--- Task statement ---
Only the lines containing the string "layout" are needed; copy all of them from the listing.
══ Input ══
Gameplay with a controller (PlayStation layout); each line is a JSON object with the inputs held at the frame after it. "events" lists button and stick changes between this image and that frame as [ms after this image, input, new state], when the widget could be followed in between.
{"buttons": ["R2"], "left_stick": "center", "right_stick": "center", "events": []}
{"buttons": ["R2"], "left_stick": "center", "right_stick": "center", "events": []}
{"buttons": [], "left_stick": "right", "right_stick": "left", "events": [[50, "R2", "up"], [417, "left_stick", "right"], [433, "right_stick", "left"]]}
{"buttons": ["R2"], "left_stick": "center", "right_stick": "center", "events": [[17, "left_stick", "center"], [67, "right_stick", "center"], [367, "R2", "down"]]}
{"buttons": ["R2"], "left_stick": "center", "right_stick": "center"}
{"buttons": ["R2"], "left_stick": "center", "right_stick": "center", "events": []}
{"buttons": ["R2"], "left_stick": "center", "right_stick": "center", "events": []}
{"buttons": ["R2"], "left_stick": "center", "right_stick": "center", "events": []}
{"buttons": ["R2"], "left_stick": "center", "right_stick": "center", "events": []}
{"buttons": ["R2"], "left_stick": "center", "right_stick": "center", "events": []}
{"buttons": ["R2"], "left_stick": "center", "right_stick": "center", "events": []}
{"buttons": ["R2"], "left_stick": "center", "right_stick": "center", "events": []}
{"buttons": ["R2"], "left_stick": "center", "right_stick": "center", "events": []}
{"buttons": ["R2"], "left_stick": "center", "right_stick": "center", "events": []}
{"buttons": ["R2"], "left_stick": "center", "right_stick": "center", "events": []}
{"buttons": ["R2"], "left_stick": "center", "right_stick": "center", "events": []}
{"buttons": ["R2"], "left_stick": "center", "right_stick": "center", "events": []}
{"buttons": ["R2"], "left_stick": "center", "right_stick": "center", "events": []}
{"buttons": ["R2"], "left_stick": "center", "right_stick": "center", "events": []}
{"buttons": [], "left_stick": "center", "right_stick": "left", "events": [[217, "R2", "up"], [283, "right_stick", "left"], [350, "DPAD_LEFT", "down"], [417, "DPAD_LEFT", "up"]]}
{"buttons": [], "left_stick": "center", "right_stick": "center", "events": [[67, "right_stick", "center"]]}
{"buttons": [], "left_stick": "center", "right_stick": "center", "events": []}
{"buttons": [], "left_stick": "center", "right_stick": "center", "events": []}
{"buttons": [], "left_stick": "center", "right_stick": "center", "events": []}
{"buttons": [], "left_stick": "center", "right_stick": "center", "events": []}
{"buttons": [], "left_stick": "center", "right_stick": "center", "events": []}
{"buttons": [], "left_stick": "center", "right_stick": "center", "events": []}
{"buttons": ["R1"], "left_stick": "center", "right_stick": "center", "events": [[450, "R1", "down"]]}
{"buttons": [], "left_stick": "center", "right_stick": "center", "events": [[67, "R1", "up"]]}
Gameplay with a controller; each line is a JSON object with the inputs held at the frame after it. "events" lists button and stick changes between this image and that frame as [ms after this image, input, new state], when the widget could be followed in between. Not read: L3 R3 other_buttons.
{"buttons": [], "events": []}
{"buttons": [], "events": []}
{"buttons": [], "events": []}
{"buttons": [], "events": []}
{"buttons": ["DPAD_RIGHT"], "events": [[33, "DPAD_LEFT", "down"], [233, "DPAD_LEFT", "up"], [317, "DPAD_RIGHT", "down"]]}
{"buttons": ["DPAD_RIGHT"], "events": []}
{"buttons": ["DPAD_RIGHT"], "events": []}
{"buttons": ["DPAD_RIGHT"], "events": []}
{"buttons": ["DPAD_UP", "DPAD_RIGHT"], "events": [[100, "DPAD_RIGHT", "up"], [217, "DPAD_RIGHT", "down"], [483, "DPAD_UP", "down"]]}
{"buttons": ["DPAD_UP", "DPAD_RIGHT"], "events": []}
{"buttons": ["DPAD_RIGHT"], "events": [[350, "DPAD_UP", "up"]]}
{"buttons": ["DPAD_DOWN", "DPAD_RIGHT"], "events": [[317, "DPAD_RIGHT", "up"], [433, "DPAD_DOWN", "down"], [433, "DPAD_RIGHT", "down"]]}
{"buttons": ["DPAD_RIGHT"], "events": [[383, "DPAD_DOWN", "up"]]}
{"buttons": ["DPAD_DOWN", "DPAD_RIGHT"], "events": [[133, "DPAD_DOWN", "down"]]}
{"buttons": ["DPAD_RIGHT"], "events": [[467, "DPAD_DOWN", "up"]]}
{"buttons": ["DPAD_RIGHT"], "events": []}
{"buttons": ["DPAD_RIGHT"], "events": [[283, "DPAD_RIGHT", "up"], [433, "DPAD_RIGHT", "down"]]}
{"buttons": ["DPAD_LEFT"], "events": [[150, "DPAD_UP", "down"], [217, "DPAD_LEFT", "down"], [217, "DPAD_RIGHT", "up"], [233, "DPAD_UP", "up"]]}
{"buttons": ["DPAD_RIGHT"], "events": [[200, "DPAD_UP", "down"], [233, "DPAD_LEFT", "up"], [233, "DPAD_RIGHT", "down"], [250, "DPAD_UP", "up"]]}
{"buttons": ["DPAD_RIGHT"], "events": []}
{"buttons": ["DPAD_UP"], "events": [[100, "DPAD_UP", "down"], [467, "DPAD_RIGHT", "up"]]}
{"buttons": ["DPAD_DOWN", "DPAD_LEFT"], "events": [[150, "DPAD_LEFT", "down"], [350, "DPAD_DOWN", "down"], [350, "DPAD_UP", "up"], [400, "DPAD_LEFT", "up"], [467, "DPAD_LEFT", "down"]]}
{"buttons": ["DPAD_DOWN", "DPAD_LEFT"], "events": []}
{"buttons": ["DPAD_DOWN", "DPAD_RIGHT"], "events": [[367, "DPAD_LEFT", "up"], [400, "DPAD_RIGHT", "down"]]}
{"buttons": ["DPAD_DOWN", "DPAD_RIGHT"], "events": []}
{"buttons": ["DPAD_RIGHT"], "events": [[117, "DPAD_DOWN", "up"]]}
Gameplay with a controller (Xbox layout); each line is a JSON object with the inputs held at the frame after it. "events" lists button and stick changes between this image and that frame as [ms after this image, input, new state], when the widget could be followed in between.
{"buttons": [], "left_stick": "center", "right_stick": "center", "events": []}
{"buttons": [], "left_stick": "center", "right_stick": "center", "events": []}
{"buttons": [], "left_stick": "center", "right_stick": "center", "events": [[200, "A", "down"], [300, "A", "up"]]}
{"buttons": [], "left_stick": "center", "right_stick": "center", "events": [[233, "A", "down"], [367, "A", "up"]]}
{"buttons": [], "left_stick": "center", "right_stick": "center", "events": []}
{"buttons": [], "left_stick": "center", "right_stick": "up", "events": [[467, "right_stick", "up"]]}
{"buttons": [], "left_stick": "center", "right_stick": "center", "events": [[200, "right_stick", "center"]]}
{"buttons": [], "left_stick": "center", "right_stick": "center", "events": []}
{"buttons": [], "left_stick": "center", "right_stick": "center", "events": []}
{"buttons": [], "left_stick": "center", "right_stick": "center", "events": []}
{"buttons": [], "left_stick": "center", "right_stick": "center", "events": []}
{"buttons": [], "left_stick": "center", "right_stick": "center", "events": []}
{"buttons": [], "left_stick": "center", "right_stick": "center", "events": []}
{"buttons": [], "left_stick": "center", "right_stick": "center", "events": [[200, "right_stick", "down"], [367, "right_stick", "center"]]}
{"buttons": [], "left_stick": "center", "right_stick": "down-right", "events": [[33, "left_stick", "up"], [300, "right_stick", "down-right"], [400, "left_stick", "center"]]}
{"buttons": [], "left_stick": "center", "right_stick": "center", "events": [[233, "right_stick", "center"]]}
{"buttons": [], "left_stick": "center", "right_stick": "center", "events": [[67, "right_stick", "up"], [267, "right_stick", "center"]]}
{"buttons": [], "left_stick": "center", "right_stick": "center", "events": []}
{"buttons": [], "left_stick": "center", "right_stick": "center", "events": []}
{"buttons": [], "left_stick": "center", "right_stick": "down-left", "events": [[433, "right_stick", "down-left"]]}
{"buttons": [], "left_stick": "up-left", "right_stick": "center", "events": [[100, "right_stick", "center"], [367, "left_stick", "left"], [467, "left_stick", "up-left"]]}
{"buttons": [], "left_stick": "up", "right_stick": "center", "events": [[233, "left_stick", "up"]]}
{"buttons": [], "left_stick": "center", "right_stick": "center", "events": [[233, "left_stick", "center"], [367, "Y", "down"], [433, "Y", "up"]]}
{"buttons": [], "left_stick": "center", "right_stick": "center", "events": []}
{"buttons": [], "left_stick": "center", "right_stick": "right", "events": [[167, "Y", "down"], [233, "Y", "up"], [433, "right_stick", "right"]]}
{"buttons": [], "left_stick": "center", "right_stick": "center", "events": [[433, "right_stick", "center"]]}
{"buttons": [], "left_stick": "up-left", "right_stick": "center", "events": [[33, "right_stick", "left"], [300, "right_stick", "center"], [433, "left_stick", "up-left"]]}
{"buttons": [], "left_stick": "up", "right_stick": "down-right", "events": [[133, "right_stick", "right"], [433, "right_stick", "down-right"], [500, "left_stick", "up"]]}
═══
--- Your solution ---
Gameplay with a controller (PlayStation layout); each line is a JSON object with the inputs held at the frame after it. "events" lists button and stick changes between this image and that frame as [ms after this image, input, new state], when the widget could be followed in between.
Gameplay with a controller (Xbox layout); each line is a JSON object with the inputs held at the frame after it. "events" lists button and stick changes between this image and that frame as [ms after this image, input, new state], when the widget could be followed in between.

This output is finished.